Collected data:
※

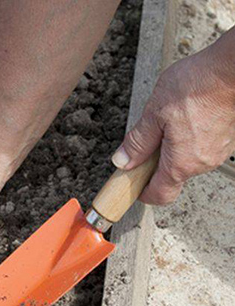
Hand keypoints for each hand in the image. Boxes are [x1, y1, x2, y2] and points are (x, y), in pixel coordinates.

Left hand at [111, 45, 234, 204]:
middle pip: (171, 177)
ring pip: (184, 161)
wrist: (231, 68)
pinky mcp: (223, 138)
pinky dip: (184, 139)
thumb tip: (123, 161)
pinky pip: (197, 148)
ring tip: (164, 122)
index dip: (142, 193)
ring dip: (169, 149)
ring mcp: (216, 151)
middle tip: (142, 144)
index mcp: (182, 163)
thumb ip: (138, 142)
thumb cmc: (197, 86)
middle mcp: (202, 163)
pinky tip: (181, 117)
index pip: (160, 195)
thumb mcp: (154, 113)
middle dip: (153, 164)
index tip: (131, 185)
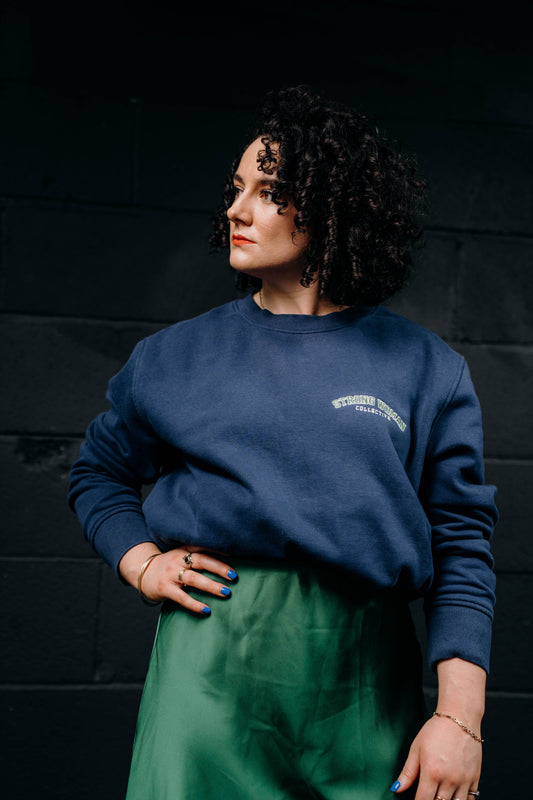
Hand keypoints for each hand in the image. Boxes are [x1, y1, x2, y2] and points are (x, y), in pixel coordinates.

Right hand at [119, 543, 236, 614]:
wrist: (143, 572)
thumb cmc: (169, 565)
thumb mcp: (181, 555)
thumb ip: (198, 557)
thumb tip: (226, 563)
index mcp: (184, 550)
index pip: (203, 548)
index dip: (219, 550)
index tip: (235, 555)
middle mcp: (178, 560)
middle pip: (202, 561)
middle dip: (219, 568)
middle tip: (234, 576)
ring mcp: (171, 574)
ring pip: (194, 579)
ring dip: (211, 586)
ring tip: (226, 592)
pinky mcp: (165, 588)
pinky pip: (182, 597)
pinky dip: (195, 604)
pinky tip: (206, 609)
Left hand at [392, 714, 480, 799]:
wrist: (460, 718)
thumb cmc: (436, 730)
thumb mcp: (416, 748)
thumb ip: (407, 772)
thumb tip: (396, 789)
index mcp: (432, 772)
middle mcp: (449, 780)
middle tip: (428, 795)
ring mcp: (464, 780)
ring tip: (440, 795)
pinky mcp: (475, 778)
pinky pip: (470, 799)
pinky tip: (454, 795)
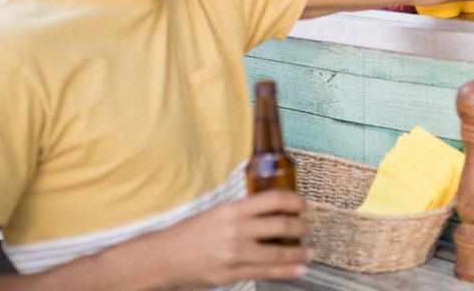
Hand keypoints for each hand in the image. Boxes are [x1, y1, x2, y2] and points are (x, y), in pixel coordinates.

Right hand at [149, 190, 312, 287]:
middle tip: (307, 229)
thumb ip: (244, 212)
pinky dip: (287, 271)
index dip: (295, 201)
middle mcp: (237, 230)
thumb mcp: (218, 212)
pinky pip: (266, 273)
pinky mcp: (232, 274)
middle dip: (301, 228)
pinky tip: (299, 268)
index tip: (303, 205)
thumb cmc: (190, 233)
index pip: (274, 200)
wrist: (164, 257)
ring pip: (278, 253)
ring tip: (310, 251)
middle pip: (281, 226)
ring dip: (299, 252)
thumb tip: (274, 211)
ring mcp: (235, 254)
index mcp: (233, 209)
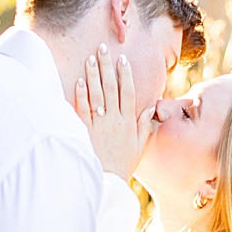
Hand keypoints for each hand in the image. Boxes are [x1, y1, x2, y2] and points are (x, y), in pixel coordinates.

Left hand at [72, 43, 151, 177]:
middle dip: (107, 67)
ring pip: (97, 95)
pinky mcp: (86, 132)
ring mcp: (100, 125)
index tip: (123, 58)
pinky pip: (83, 110)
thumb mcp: (139, 147)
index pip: (129, 92)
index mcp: (128, 122)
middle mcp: (115, 121)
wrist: (107, 184)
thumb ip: (145, 125)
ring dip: (94, 75)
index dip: (126, 75)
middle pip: (111, 88)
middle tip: (103, 48)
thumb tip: (151, 106)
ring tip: (90, 58)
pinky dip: (82, 95)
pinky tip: (79, 81)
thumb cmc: (123, 165)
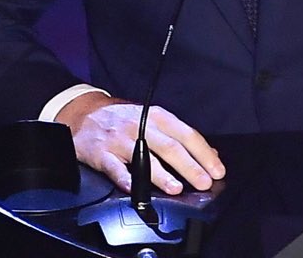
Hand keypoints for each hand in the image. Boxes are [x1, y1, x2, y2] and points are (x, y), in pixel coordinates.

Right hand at [55, 93, 225, 193]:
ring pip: (144, 157)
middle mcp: (141, 126)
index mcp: (158, 116)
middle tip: (204, 182)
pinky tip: (135, 189)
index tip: (217, 170)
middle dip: (190, 166)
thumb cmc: (124, 119)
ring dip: (162, 175)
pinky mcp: (102, 153)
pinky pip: (115, 168)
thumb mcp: (153, 119)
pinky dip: (125, 179)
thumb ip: (180, 136)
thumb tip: (209, 153)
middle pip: (170, 147)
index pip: (187, 134)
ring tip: (177, 189)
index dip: (204, 153)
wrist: (84, 113)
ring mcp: (121, 140)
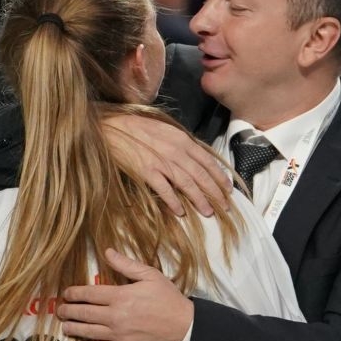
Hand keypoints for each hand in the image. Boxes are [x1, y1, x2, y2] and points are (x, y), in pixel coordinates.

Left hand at [58, 248, 192, 340]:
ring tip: (65, 327)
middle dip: (69, 311)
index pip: (88, 294)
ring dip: (73, 329)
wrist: (183, 327)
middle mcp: (114, 316)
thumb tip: (106, 251)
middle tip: (60, 311)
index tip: (66, 294)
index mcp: (120, 296)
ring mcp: (117, 334)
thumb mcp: (150, 275)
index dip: (73, 294)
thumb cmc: (168, 299)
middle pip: (84, 313)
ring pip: (88, 332)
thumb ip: (126, 264)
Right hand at [101, 113, 231, 217]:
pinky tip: (181, 212)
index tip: (228, 189)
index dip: (220, 177)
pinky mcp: (146, 171)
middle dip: (215, 192)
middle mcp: (176, 151)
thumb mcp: (165, 130)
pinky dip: (174, 202)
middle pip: (201, 175)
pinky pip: (165, 190)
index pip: (208, 161)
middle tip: (224, 206)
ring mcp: (162, 162)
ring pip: (187, 184)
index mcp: (182, 140)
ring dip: (199, 200)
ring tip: (208, 212)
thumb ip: (181, 144)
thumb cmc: (138, 128)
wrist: (112, 128)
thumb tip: (196, 158)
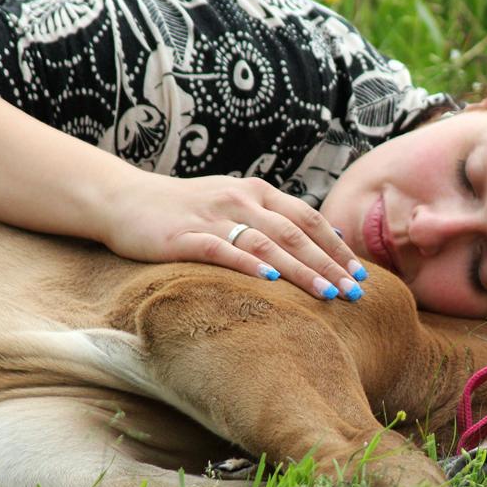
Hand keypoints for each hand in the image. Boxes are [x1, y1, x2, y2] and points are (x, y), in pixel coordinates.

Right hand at [97, 172, 367, 300]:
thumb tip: (328, 239)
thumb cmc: (187, 210)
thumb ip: (277, 219)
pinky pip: (221, 250)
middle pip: (294, 233)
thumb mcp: (236, 205)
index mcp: (257, 192)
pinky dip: (248, 265)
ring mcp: (212, 216)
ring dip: (300, 270)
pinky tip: (270, 282)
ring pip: (266, 243)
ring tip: (327, 294)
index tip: (362, 274)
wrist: (124, 200)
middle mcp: (240, 199)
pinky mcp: (184, 236)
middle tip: (355, 292)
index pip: (308, 218)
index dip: (337, 246)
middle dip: (329, 264)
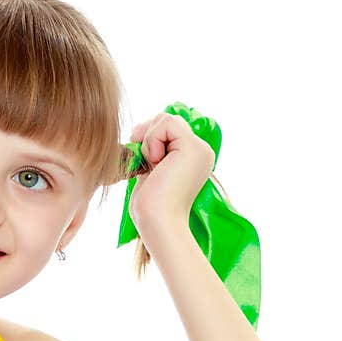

※

- **Exercise directions**: When you find a line in the records that contains the word "Left", copy it.

- **Response area**:
Left hand at [111, 45, 234, 204]:
Left hand at [392, 714, 480, 799]:
Left hand at [72, 43, 151, 177]:
Left hand at [58, 248, 192, 340]:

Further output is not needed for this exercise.